Supply security means more than annual output. We’ve invested in collaborative farming ventures that tie farmers and processors together. Our contract programs forward-purchase fruit at fixed rates, so farmers can plan and invest while our extraction schedule stays reliable. By managing our own logistics, we sidestep the gaps that plague resellers or importers detached from field realities. A direct link from farm to factory, then to client warehouses, means traceability builds trust—critical for food makers facing both supply crunches and label-scrutiny from buyers.
Clients launching new products need flexibility in order size, delivery frequency, and technical support; our team shapes output to these requirements, steering clear of oversold inventories or empty promises. On the factory floor, that looks like agile batch scheduling and built-in test runs for specialized applications. As category demand rises, our supply partners have been expanding their seabuckthorn acreage with shared risk—backed by anchored contracts.
The clean label movement has changed the color landscape. Over recent years, seabuckthorn anthocyanin sales have grown fastest among companies ditching synthetic colors. Some worry about sensory tradeoffs—bitterness, haze, or aroma. Our work has shown that seabuckthorn usually avoids these pitfalls, especially with tight control at each production stage. Product formulators pressing for “short ingredient lists” and “recognizable fruits” get what they want: easy-to-explain ingredients derived from field-harvested berries, with minimal process interventions.
Teams devoted to dairy, bakery, and beverage innovation continue to run side-by-side comparisons and cost studies. Direct-from-factory batches allow us to work through startup pains in new launches. A major juice brand, for example, moved to seabuckthorn anthocyanin for their children’s product, banking on its soft taste profile and resilient coloring as a selling point. After two years, color retention and customer feedback convinced additional brands to explore this route.
The popularity of seabuckthorn is no fad. Market demand has ramped up as food manufacturers look for pigment sources that deliver both consumer-friendly claims and reliable performance on the line. Tight control brings results: vibrant, stable color, minimal off-notes, top food safety. Producers value transparency—each batch’s story, from orchard to shelf, stands open to scrutiny. There’s a certain pride in knowing that our product helps launch successful food, beverage, and health supplements on every continent.
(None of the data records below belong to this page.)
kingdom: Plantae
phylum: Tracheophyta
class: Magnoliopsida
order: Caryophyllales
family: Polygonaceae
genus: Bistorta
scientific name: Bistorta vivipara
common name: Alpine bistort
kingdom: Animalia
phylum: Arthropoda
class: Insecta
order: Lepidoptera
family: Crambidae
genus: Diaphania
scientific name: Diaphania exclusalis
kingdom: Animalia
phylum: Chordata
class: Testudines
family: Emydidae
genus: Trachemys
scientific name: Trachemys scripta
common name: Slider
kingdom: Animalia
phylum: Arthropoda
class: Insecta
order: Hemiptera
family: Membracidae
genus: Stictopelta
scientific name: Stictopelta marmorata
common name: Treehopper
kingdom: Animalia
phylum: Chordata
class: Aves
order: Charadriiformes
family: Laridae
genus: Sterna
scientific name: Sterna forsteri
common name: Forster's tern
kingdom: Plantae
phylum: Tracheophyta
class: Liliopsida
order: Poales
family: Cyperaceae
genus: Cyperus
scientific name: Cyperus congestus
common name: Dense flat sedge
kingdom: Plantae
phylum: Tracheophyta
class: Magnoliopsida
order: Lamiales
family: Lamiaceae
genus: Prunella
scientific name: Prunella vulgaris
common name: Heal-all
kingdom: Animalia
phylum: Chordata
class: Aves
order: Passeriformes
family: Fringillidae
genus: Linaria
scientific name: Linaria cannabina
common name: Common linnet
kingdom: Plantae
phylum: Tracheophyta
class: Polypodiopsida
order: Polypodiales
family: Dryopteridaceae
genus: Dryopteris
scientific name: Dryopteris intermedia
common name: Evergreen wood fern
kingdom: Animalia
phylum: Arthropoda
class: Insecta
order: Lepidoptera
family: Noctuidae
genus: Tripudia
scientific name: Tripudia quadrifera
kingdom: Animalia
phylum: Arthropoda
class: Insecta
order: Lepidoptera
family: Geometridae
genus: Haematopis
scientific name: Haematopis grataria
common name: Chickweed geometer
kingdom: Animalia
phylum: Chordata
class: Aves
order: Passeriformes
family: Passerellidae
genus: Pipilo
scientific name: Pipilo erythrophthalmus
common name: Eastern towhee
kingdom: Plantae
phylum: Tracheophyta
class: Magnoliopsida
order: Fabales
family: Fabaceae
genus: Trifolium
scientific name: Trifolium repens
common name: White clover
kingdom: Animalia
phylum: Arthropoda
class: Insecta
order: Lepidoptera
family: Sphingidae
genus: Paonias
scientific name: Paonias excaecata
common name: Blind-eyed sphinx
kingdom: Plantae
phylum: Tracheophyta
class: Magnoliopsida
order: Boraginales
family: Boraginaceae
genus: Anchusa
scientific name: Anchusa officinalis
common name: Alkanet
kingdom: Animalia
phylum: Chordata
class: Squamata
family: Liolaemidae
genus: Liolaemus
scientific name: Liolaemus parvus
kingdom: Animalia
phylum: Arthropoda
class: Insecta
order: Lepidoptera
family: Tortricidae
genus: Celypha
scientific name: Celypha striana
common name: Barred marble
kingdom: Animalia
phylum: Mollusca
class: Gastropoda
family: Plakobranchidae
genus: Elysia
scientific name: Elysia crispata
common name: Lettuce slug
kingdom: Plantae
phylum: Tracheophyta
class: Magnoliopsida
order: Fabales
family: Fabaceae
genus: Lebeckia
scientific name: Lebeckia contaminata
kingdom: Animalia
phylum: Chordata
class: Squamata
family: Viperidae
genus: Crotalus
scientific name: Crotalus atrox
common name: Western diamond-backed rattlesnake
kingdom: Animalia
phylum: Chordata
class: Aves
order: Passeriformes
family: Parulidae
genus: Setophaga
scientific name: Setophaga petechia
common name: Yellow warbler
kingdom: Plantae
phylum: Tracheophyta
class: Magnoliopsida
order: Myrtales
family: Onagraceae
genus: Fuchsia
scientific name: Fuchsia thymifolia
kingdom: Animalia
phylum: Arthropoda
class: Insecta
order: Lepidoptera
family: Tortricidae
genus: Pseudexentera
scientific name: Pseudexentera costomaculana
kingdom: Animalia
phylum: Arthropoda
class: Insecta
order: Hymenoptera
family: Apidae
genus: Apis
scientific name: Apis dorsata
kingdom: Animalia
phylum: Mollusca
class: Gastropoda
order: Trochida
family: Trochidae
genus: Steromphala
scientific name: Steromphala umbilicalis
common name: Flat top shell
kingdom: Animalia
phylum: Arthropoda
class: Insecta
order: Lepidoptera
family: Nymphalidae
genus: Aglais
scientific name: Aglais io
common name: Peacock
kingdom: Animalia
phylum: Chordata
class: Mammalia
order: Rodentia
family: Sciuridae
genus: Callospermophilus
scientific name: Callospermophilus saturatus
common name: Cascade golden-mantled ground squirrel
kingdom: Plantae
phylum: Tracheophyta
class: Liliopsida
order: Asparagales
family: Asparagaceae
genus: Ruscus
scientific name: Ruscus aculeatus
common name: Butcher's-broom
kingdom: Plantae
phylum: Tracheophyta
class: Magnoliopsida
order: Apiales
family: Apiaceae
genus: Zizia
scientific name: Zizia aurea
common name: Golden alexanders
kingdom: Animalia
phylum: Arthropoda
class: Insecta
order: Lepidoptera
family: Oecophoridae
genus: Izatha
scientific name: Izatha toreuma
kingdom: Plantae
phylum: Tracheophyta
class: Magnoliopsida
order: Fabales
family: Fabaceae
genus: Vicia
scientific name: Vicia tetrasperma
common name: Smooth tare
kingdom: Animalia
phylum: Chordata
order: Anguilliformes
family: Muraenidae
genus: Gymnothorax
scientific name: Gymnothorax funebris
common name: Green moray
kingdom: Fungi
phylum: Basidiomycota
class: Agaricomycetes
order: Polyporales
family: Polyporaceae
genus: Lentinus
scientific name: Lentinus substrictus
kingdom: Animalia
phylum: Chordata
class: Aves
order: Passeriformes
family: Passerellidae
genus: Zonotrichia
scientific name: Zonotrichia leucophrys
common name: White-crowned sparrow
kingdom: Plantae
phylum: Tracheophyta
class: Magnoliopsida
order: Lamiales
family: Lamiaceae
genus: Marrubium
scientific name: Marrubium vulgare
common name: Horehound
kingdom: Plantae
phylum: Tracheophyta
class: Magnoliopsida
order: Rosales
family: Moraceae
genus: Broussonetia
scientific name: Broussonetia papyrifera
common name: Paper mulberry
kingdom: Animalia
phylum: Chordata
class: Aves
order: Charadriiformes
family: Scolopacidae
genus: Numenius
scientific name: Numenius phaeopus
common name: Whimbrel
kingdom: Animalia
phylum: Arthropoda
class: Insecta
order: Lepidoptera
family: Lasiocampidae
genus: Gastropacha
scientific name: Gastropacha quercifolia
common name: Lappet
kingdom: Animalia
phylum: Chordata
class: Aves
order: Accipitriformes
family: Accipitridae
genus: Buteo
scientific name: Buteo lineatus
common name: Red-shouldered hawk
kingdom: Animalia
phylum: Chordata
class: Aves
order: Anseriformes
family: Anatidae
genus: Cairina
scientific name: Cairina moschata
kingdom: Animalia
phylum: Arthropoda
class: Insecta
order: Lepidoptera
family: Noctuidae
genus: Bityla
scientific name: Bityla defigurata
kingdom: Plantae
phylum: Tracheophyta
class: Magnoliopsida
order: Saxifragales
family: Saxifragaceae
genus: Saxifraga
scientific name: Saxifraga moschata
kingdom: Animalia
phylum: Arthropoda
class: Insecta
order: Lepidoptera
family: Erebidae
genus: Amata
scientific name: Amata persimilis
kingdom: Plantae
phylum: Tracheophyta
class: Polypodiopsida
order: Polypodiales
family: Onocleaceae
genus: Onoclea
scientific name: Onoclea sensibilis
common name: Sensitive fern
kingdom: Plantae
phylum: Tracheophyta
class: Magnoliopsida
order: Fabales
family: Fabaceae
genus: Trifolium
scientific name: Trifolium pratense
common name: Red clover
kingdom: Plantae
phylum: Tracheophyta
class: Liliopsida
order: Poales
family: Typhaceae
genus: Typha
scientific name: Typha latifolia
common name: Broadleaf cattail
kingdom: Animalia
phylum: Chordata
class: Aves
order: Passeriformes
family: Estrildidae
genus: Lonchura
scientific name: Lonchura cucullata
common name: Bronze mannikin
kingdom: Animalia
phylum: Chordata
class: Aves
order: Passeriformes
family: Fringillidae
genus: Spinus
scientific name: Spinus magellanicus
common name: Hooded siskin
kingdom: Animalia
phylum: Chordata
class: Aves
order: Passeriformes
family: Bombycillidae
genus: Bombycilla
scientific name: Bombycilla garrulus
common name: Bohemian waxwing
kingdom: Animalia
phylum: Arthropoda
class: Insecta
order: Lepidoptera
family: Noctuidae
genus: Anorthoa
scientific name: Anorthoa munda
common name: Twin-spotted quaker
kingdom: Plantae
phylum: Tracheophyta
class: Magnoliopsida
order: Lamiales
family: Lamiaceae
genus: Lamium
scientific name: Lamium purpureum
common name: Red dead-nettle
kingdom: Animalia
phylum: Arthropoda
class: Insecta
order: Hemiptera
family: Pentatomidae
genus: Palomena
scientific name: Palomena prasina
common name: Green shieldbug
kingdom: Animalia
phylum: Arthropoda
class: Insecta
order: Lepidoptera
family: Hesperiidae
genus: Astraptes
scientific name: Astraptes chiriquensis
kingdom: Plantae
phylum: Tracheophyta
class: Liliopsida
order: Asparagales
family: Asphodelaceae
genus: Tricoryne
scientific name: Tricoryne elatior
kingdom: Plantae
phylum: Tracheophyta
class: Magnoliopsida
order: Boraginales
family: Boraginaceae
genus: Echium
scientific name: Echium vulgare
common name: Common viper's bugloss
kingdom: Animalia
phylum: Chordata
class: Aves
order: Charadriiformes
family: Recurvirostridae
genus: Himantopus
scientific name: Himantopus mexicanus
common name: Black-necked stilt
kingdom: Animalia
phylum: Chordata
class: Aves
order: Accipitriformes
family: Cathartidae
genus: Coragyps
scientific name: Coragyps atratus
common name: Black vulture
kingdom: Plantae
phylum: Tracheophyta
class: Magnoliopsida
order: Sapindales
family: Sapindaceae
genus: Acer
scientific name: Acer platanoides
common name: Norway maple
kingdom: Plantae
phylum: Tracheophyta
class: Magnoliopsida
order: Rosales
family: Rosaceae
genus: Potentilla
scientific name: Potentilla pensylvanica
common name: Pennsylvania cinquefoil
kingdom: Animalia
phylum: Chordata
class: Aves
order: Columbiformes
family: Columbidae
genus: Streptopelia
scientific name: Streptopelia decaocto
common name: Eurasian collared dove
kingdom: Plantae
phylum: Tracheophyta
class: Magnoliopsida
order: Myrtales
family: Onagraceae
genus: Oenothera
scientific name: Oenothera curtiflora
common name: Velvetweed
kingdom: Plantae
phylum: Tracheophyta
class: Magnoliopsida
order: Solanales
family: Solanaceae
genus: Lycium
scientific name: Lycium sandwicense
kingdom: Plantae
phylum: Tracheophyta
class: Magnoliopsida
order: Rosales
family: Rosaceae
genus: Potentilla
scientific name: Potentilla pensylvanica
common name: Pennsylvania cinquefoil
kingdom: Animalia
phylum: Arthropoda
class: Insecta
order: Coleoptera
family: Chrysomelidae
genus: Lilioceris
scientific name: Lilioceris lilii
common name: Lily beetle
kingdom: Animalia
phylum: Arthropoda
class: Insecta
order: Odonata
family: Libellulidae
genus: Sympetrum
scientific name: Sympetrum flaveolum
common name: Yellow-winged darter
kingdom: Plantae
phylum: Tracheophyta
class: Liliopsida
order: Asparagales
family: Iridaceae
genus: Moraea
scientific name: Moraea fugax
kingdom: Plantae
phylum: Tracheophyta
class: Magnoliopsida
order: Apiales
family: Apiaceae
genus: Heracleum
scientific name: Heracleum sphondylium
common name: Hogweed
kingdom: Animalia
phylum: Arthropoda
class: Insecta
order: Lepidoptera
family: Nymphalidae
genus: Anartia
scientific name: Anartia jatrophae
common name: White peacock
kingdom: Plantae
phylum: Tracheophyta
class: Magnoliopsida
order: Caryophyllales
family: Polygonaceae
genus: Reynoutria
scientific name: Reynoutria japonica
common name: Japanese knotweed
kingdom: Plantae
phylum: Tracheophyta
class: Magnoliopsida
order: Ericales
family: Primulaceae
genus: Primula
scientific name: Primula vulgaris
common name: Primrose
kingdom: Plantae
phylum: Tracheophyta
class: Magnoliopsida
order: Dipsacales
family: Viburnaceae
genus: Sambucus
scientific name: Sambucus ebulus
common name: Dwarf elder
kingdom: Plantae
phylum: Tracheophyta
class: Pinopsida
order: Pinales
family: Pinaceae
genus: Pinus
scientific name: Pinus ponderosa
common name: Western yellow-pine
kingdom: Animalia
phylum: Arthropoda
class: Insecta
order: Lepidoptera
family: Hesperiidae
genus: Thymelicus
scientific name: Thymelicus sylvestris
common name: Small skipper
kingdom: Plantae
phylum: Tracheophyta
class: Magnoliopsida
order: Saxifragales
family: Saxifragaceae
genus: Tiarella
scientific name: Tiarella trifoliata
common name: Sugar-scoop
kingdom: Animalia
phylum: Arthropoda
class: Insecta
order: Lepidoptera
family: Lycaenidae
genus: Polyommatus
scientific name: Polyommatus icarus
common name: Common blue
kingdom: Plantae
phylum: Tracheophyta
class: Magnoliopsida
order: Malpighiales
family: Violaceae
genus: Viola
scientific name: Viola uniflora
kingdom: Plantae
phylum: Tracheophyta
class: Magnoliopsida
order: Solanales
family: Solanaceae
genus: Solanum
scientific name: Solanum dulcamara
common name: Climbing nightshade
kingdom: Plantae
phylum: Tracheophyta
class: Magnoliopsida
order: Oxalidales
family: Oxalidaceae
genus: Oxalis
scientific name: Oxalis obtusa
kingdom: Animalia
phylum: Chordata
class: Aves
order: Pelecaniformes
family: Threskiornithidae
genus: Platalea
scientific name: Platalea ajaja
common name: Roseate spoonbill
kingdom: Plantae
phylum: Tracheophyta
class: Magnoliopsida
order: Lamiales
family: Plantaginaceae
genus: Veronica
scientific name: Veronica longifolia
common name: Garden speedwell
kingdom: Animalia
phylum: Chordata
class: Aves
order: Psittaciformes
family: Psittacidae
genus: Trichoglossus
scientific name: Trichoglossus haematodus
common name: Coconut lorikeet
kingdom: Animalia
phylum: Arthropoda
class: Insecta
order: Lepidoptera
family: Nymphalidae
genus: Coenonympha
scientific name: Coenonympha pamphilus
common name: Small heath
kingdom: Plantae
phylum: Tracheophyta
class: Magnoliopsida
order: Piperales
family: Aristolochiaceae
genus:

After years immersed in the cycles of fruit harvest, delivery, extraction, and finishing, we’ve seen seabuckthorn anthocyanin weather both surges and dips in demand. Each batch brings new lessons from the fields and factories. Working directly with processors delivers improvements, both big and small, to a pigment that now anchors high-impact brands worldwide. Experience shows that deep partnership between grower, processor, and product developer gives seabuckthorn anthocyanin an edge, keeping it ahead in a marketplace full of options but short on stories backed by field and factory.